* **Extracted entries**

****

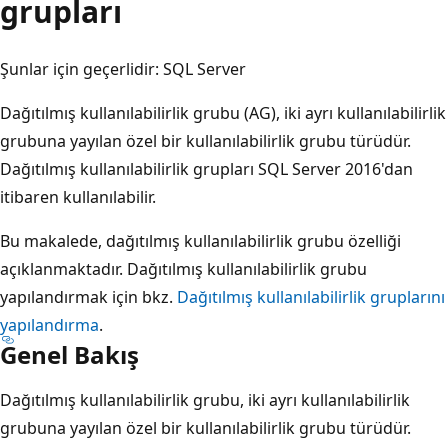
grupları
Şunlar için geçerlidir: SQL Server
Dağıtılmış kullanılabilirlik grubu (AG), iki ayrı kullanılabilirlik
grubuna yayılan özel bir kullanılabilirlik grubu türüdür.
Dağıtılmış kullanılabilirlik grupları SQL Server 2016'dan
itibaren kullanılabilir.
Bu makalede, dağıtılmış kullanılabilirlik grubu özelliği
açıklanmaktadır. Dağıtılmış kullanılabilirlik grubu
yapılandırmak için bkz.
Dağıtılmış kullanılabilirlik gruplarını
yapılandırma
.
Genel Bakış
Dağıtılmış kullanılabilirlik grubu, iki ayrı kullanılabilirlik
grubuna yayılan özel bir kullanılabilirlik grubu türüdür.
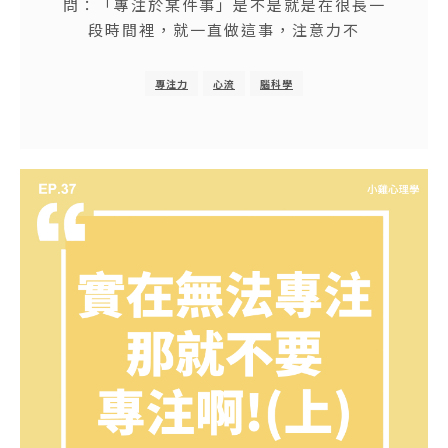
問：「專注於某件事」是不是就是在很長一
段時間裡，就一直做這事，注意力不
專注力
心流
腦科學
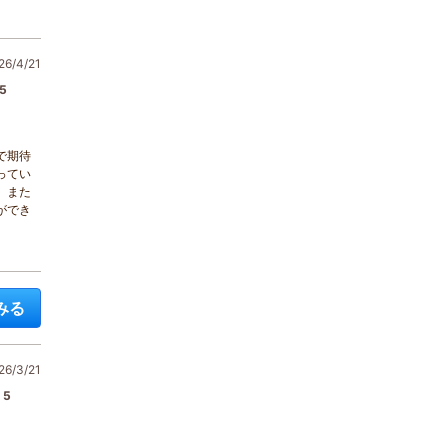
6/4/21
5
で期待
ってい
。また
ができ
みる
6/3/21
5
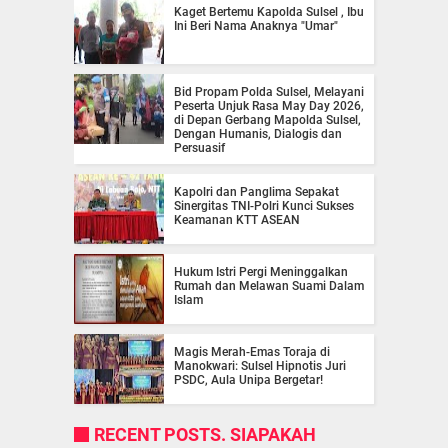
Kaget Bertemu Kapolda Sulsel , Ibu
Ini Beri Nama Anaknya "Umar"
Bid Propam Polda Sulsel, Melayani
Peserta Unjuk Rasa May Day 2026,
di Depan Gerbang Mapolda Sulsel,
Dengan Humanis, Dialogis dan
Persuasif
Kapolri dan Panglima Sepakat
Sinergitas TNI-Polri Kunci Sukses
Keamanan KTT ASEAN
Hukum Istri Pergi Meninggalkan
Rumah dan Melawan Suami Dalam
Islam
Magis Merah-Emas Toraja di
Manokwari: Sulsel Hipnotis Juri
PSDC, Aula Unipa Bergetar!
RECENT POSTS. SIAPAKAH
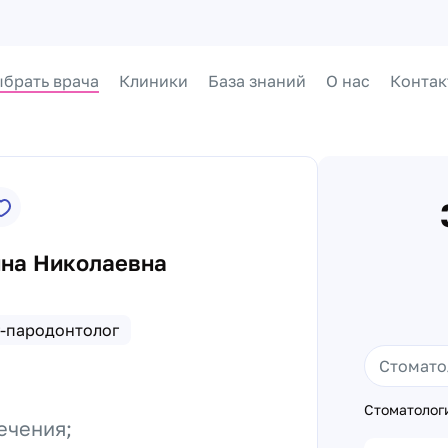
брать врача
Клиники
База знаний
О нас
Контак
ина Николаевна
-пародонтолог
Стоматологи
ечения;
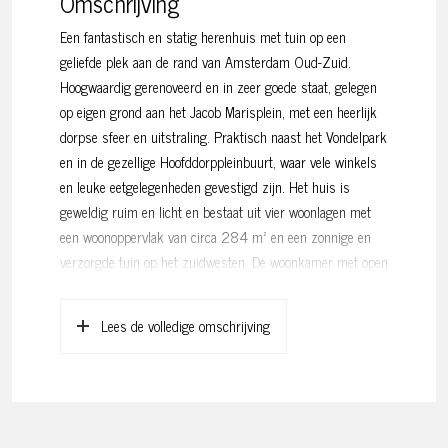
Omschrijving
Een fantastisch en statig herenhuis met tuin op een
geliefde plek aan de rand van Amsterdam Oud-Zuid.
Hoogwaardig gerenoveerd en in zeer goede staat, gelegen
op eigen grond aan het Jacob Marisplein, met een heerlijk
dorpse sfeer en uitstraling. Praktisch naast het Vondelpark
en in de gezellige Hoofddorppleinbuurt, waar vele winkels
en leuke eetgelegenheden gevestigd zijn. Het huis is
geweldig ruim en licht en bestaat uit vier woonlagen met
een woonoppervlak van circa 284 m² en een zonnige en
verzorgde tuin op het zuidwesten. De woonkamer met open
haard, riante en moderne design Poggenpohl woonkeuken
met kookeiland, aan de achterzijde een hoge stalen pui, 5
Lees de volledige omschrijving
(slaap)kamers waarvan 4 grote slaapkamers, 2
badkamers, hoge plafonds met ornamenten, gietvloer met
vloerverwarming, houten vloeren op de verdiepingen én een
groot souterrain maken dit een heerlijk huis om te wonen.
Wij laten dit geweldige ‘huis met het torentje’ aan het Jacob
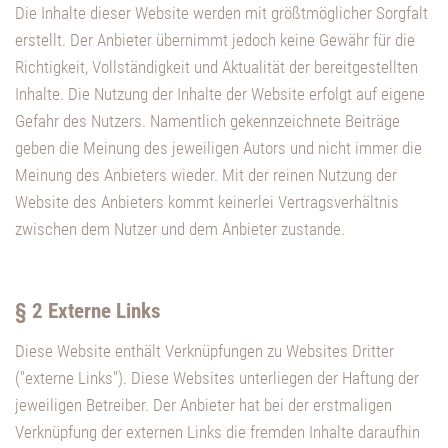
Die Inhalte dieser Website werden mit größtmöglicher Sorgfalt
erstellt. Der Anbieter übernimmt jedoch keine Gewähr für die
Richtigkeit, Vollständigkeit und Aktualität der bereitgestellten
Inhalte. Die Nutzung der Inhalte der Website erfolgt auf eigene
Gefahr des Nutzers. Namentlich gekennzeichnete Beiträge
geben die Meinung des jeweiligen Autors und nicht immer die
Meinung des Anbieters wieder. Mit der reinen Nutzung der
Website des Anbieters kommt keinerlei Vertragsverhältnis
zwischen dem Nutzer und dem Anbieter zustande.
§ 2 Externe Links
Diese Website enthält Verknüpfungen zu Websites Dritter
("externe Links"). Diese Websites unterliegen der Haftung der
jeweiligen Betreiber. Der Anbieter hat bei der erstmaligen
Verknüpfung der externen Links die fremden Inhalte daraufhin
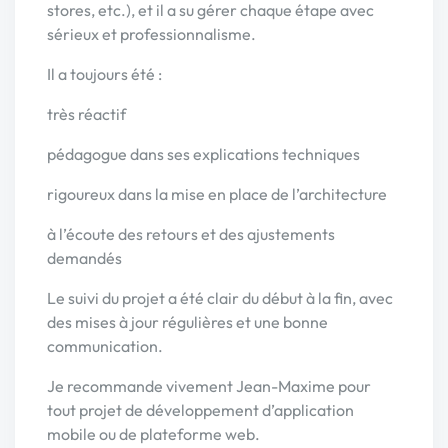
stores, etc.), et il a su gérer chaque étape avec
sérieux et professionnalisme.
Il a toujours été :
très réactif
pédagogue dans ses explications techniques
rigoureux dans la mise en place de l’architecture
à l’écoute des retours et des ajustements
demandés
Le suivi du projet a été clair du début à la fin, avec
des mises à jour régulières et une bonne
communication.
Je recommande vivement Jean-Maxime pour
tout projet de développement d’application
mobile ou de plateforme web.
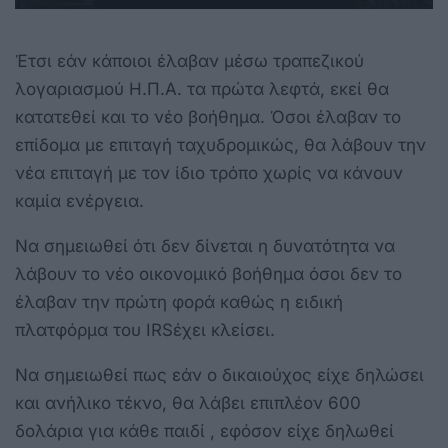
Έτσι εάν κάποιοι έλαβαν μέσω τραπεζικού
λογαριασμού Η.Π.Α. τα πρώτα λεφτά, εκεί θα
κατατεθεί και το νέο βοήθημα. Όσοι έλαβαν το
επίδομα με επιταγή ταχυδρομικώς, θα λάβουν την
νέα επιταγή με τον ίδιο τρόπο χωρίς να κάνουν
καμία ενέργεια.
Να σημειωθεί ότι δεν δίνεται η δυνατότητα να
λάβουν το νέο οικονομικό βοήθημα όσοι δεν το
έλαβαν την πρώτη φορά καθώς η ειδική
πλατφόρμα του
IRS
έχει κλείσει.
Να σημειωθεί πως εάν ο δικαιούχος είχε δηλώσει
και ανήλικο τέκνο, θα λάβει επιπλέον 600
δολάρια για κάθε παιδί , εφόσον είχε δηλωθεί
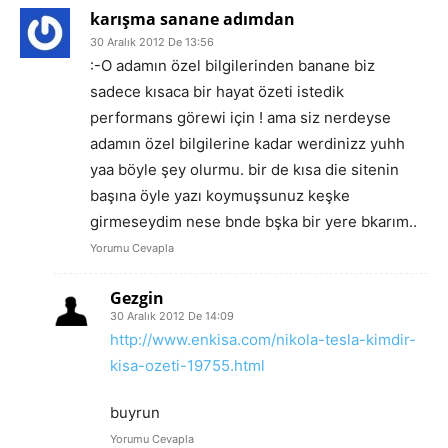
karışma sanane adımdan
30 Aralık 2012 De 13:56
:-O adamın özel bilgilerinden banane biz
sadece kısaca bir hayat özeti istedik
performans görewi için ! ama siz nerdeyse
adamın özel bilgilerine kadar werdinizz yuhh
yaa böyle şey olurmu. bir de kısa die sitenin
başına öyle yazı koymuşsunuz keşke
girmeseydim nese bnde bşka bir yere bkarım..
Yorumu Cevapla
Gezgin
30 Aralık 2012 De 14:09
http://www.enkisa.com/nikola-tesla-kimdir-
kisa-ozeti-19755.html
buyrun
Yorumu Cevapla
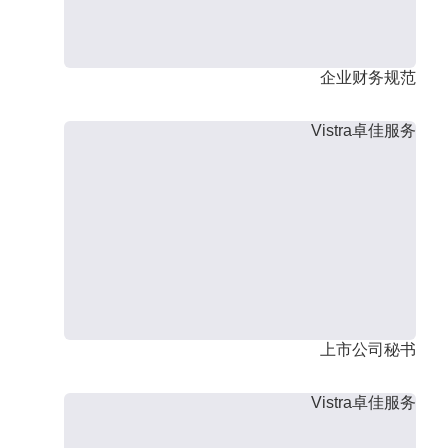
企业财务规范
Vistra卓佳服务
上市公司秘书
Vistra卓佳服务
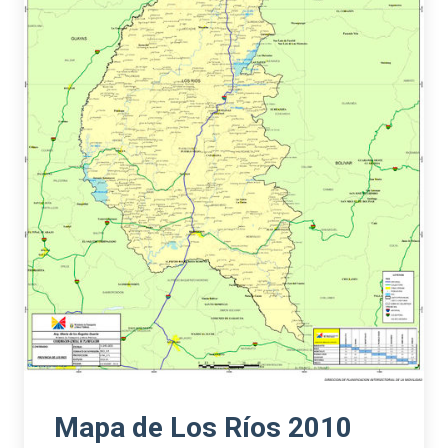
Mapa de Los Ríos 2010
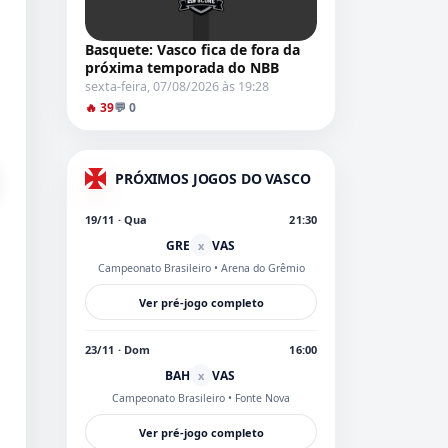
Basquete: Vasco fica de fora da
próxima temporada do NBB
sexta-feira, 07/08/2026 às 19:28
🔥 39
💬 0
PRÓXIMOS JOGOS DO VASCO
19/11 · Qua
21:30
GRE
VAS
x
Campeonato Brasileiro
• Arena do Grêmio
Ver pré-jogo completo
23/11 · Dom
16:00
BAH
VAS
x
Campeonato Brasileiro
• Fonte Nova
Ver pré-jogo completo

****

* **What the task requires**
All lines above in which the word "heerlijk" occurs should be identified and copied.

* **Solution for this problem**
op eigen grond aan het Jacob Marisplein, met een heerlijk
groot souterrain maken dit een heerlijk huis om te wonen.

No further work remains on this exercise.